BJP organises protest march against Natwar Singh
New
Delhi: Leaders of the Bharatiya Janata Party have decided
to take on a protest march on Saturday evening to press for
the resignation of External Affairs Minister K Natwar Singh
for his alleged involvement in Oil for Food scam. Senior party
leaders, including Vijay Kumar Malhotra, Mukhtar Abbas Naqvi
and Prakash Javdeker will be leading the protest march from
party's central office to the residence of External Affair's
Minister K Natwar Singh. The BJP has decided to launch a countrywide
protest against the foreign minister and the Congress party
in wake of the revelations made by Volckers committee report,
which has said that "the politicians in several countries
were given oil vouchers that could be sold for a commission
to help Saddam Hussein in his quest to get UN sanctions lifted
and the Congress party and External Affairs Minister Natwar
Singh was one of the politicians who had received favours
from him". The BJP also has asked President APJ Abdul Kalam
to intervene and seek Natwar Singh's resignation from the
Union Cabinet. BJP leaders have decided to approach the President
on Monday to intervene in the matter. Earlier, they had shot
off a letter on Thursday to the Prime Minister Manmohan Singh,
demanding the immediate removal of Natwar Singh. In its letter,
the BJP had said that the continuation of a person indicted
as a "lobbyist" by a United Nations body as the country's
External Affairs Minister was untenable.
Meanwhile, Natwar Singh, on Saturday dismissed the allegations
and refused to resign. Speaking in an interview to ANI TV,
Singh maintained that the allegations that he and the Congress
party were indirect beneficiaries in the UN "Oil for Food"
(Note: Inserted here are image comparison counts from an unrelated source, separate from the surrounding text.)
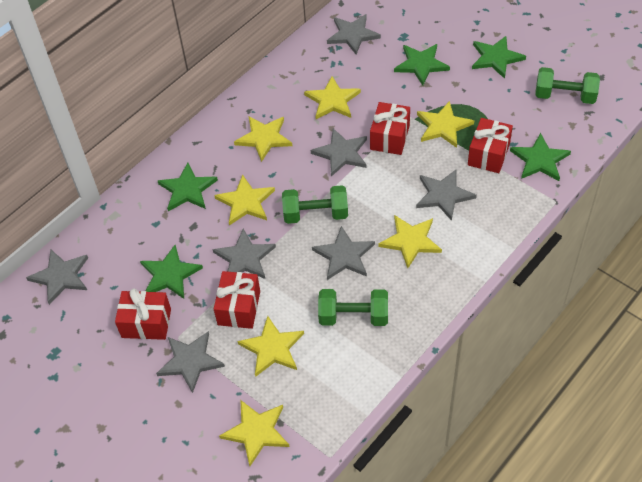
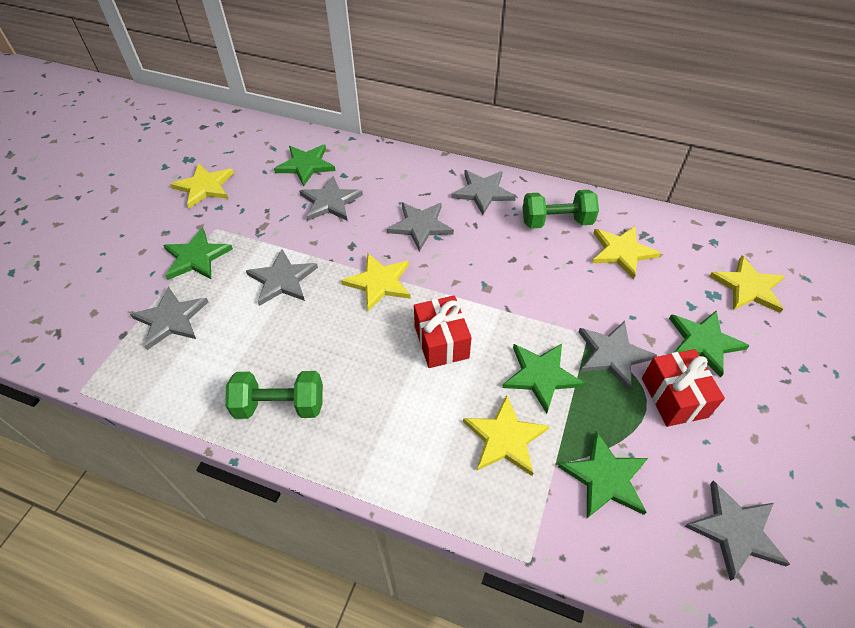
green dumbbell: 3 -> 2
red gift: 4 -> 2
yellow star: 7 -> 5

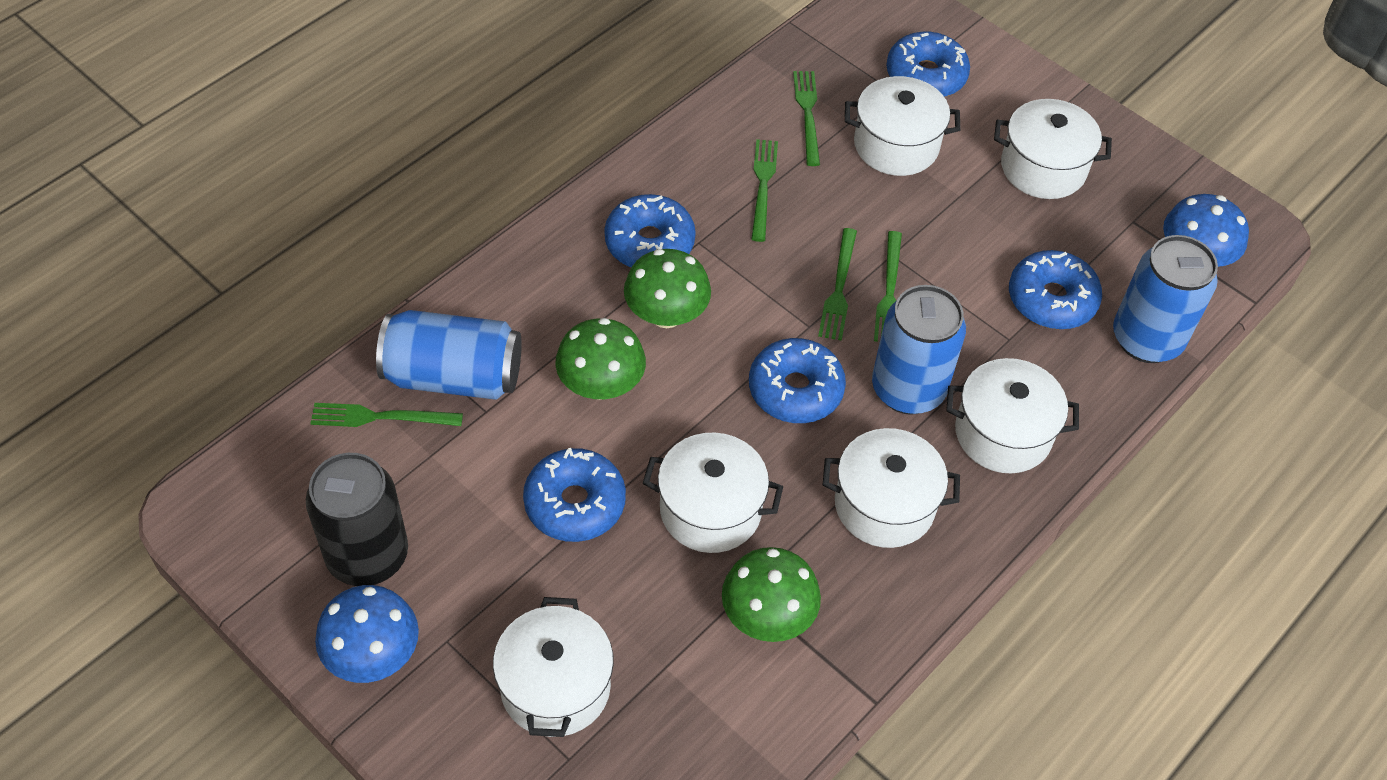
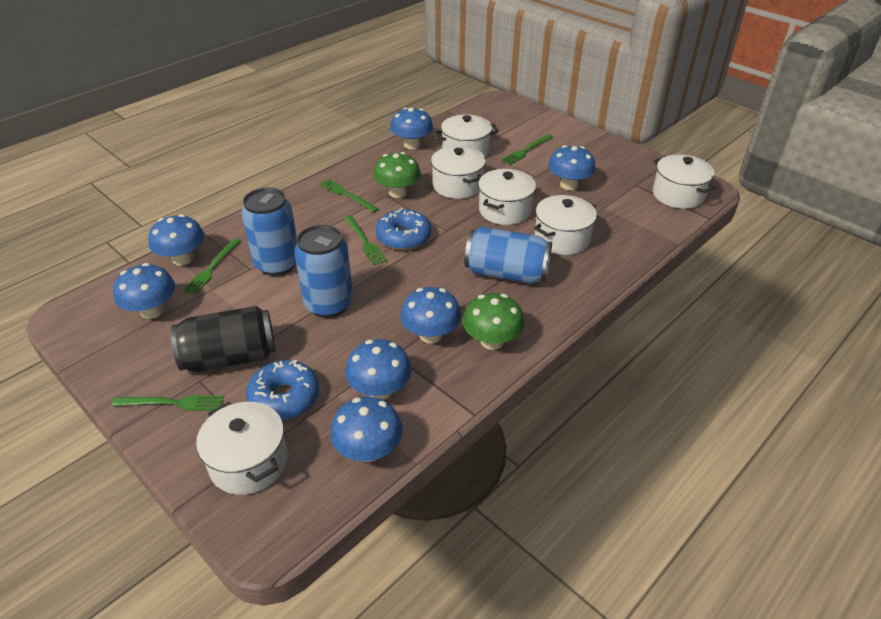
blue donut: 5 -> 2
blue mushroom: 2 -> 7
green mushroom: 3 -> 2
contracts, was both outrageous and completely false. Responding
to the BJP's demand to resign as the country's foreign minister,
Singh said that the BJP was not in a position to decide who
the foreign minister of India should be, and added that he
has the full support of Prime Minister Manmohan Singh and
UPA chairperson Sonia Gandhi. Natwar also confirmed that India's
Ambassador to the UN, Nirupam Sen, has been asked to seek
clarifications from UN Secretary General Kofi Annan on the
report. Meanwhile, the Left parties, which provide crucial
outside support to the Congress-led UPA coalition have demanded
a probe into the Volcker Report allegations to clear the air.
The Samajwadi Party also said Natwar Singh had to make his
stand clear on the issue. The Congress had reacting to the
issue, on Thursday said that it was deeply concerned by "unverified
references" made in the report by the UN established Independent
Inquiry Committee, led by former US Federal Reserve Chairman
Paul Volcker. It said that the party would issue a legal notice
to the United Nations and the Volcker Committee and ask for
evidence to prove the charges.
The oil-for-food programme, which began in 1996 and ended
in 2003, was aimed to ease the impact on Iraqis from the UN
sanctions imposed when Baghdad's troops invaded Kuwait in
1990. Under the scheme, Iraq was allowed to sell oil to buy
food, medicine and many other goods. The UN report also said
that some 2,200 companies made illicit payments totalling
1.8 billion dollars to Saddam's government under the programme.
Among other politicians, named in the Volcker report, were
British lawmaker George Galloway, former French UN Ambassador
Jean-Bernard Merimee, former French Interior Minister Charles
Pasqua and Russian ultra-nationalist leader Vladimir Zhirinovsky.